Baozi? Itu panggilan sayang Jongdae pada Minseok dulu! Aish, Jongdae tidak terima. Tapi dia bisa apa selain memperhatikan?

"Pagi juga Yoda.."

Astaga! Jongdae makin kesal, itu seharusnya panggilan sayang Baekhyun pada Chanyeol dulu! Kenapa sekarang Minseok ikut memakainya?!

"Kau berangkat sendiri? Dengan jalan kaki?" Tanya Chanyeol sambil merangkul Minseok, membuat hati Jongdae memanas.

"Ya, sekalian olahraga dari rumah ke tempat kuliah, akhir-akhir ini aku jarang berolahraga."

"Hm.." Chanyeol mengangguk. "Bagaimana kalau hari Minggu ini kita jogging bersama di Taman besar komplekmu? Lumayan kan."

"Ide bagus, terimakasih sudah mengajakku!" Minseok antusias.

Chanyeol menyeringai senang. "Hyung besok ada jadwal kuliah?"

"Tidak ada. Kenapa?"

"Yah, aku ada. Siang untungnya, tapi mulai besok, kalau kau mau kuliah, hubungi aku ya. Aku tidak mau kau di ikuti stalker dari rumahmu, itu membahayakan dirimu." Sindir Chanyeol sambil sesekali melirik Jongdae di belakang mereka.

Minseok tertawa karena mengerti sindiran Chanyeol. "Aku tidak menolak kali ini. Aku juga merasa diikuti sejak di rumah, jadi aku sedikit takut." Dia ikut menyindir.

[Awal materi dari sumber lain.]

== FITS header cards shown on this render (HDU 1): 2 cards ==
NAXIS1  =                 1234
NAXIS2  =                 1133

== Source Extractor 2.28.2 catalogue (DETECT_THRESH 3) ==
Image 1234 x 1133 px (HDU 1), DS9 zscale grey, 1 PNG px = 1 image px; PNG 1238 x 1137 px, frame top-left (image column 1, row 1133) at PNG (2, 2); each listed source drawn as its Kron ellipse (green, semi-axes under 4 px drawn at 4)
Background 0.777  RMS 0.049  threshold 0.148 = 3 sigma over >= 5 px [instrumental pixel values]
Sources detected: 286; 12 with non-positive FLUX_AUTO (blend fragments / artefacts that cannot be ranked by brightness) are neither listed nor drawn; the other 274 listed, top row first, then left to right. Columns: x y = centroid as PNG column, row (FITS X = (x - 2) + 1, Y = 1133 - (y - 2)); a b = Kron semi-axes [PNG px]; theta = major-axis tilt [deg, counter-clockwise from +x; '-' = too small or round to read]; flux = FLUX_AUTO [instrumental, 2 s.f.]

Jongdae berjalan lebih cepat, saat dia hendak menyusul Chanyeol Minseok, dia sengaja menyenggol Chanyeol.

"Ah, maaf. Aku sengaja." Jongdae tersenyum miring.

Minseok sedikit terkejut melihat adegan itu. Chanyeol hanya tersenyum.

"Tak apa, lagipula tinggi badanmu itu kurang dariku, jadi aku tidak akan jatuh hanya karena kesengajaanmu."

I Still Love you, but... - 03

annyeong! yaampun maaf ya jarang update, mana ff lain terbengkalai. tolong dimaklumi ya, daemin banyak urusan rl, mana hp juga dalam keadaan mengenaskan huhuhu.

ada yang masih stay? terimakasih banyak atas dukungan kalian, adders-nim!